Yes, life has become rich for us Brothers at SSJE. Our hearts are overflowing with gratitude. As Christians we try to express our gratitude to God primarily in two ways: in our worship and in loving service. Worship is the foundation of our common life. We gather in the Chapel several times each day to offer our praise and thanksgiving and to pray for the needs of the Church and the world. We also celebrate the Holy Eucharist – that “sacrifice of praise and thanksgiving” which the Book of Common Prayer reminds us is “the principal act of Christian worship” – six days a week. “Eucharist” means “to give thanks.” The chief end of our worship, then, is to express our gratitude to God – in words and in music and in movement.
Gratitude is also the reason for a life of service. With the Psalmist we ask, “How shall I repay the Lord for all the good things he has done for me?” This is our answer: Let me serve God by serving others; let me give what I have received.

- PARTS OF THE EXERCISE -
1. Copy the passage on gratitude from "Yes, life has" up to and including "and in movement.".
2. Write what comes next in the passage on gratitude, picking up after its final sentence.

- GIVEN INFORMATION -
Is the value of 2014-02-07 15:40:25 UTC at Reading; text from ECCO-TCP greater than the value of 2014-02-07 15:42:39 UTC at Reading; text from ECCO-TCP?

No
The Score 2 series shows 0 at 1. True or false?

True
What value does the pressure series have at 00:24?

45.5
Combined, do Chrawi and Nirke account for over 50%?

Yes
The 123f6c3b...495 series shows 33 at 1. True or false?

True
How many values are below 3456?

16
==
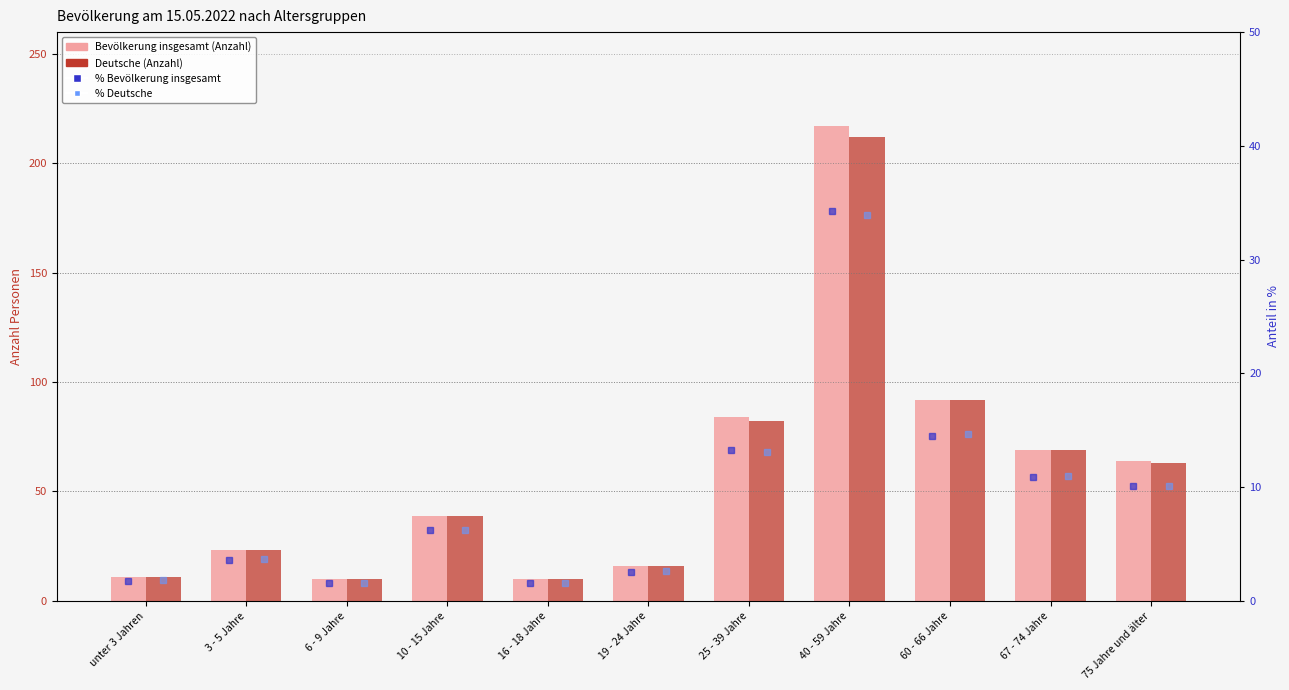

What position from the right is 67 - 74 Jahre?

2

- RESPONSE LIST -
1.
Yes, life has become rich for us Brothers at SSJE. Our hearts are overflowing with gratitude. As Christians we try to express our gratitude to God primarily in two ways: in our worship and in loving service. Worship is the foundation of our common life. We gather in the Chapel several times each day to offer our praise and thanksgiving and to pray for the needs of the Church and the world. We also celebrate the Holy Eucharist – that “sacrifice of praise and thanksgiving” which the Book of Common Prayer reminds us is “the principal act of Christian worship” – six days a week. “Eucharist” means “to give thanks.” The chief end of our worship, then, is to express our gratitude to God – in words and in music and in movement.

2.
Thomas Merton, a Trappist monk of the last century, once wrote:
“To be grateful is to recognize the love of God in everything He has given us – and He has given us everything. Every breath we draw is a gift of His love, every moment of existence is a grace ….
Gratitude therefore takes nothing for granted, is never unresponsive, is constantly awakening to new wonder and to the praise of the goodness of God. For the grateful person knows that God is good, not by hearsay but by experience. And that is what makes all the difference …. We live in constant dependence upon this merciful kindness of the Father and thus our whole life is a life of gratitude – a constant response to His help which comes to us at every moment.”
“Our whole life is a life of gratitude,” said Merton. If this is true, how can we cultivate a spirit of gratitude? Here are some suggestions:
• By deepening our awareness of the beauty and grace already present in our daily lives.
• By noticing acts of kindness and compassion.
• By leaving judgment to God.
• By keeping alive our sense of wonder at the world and its inhabitants.
• By looking for signs of God’s presence and activity in our own lives and in the lives of others.
• By recalling what we owe others.
• By listening, watching, expectantly.
• By praying the “General Thanksgiving” every day (Book of Common Prayer, p.101).
There are many paths that lead to gratitude, and to God.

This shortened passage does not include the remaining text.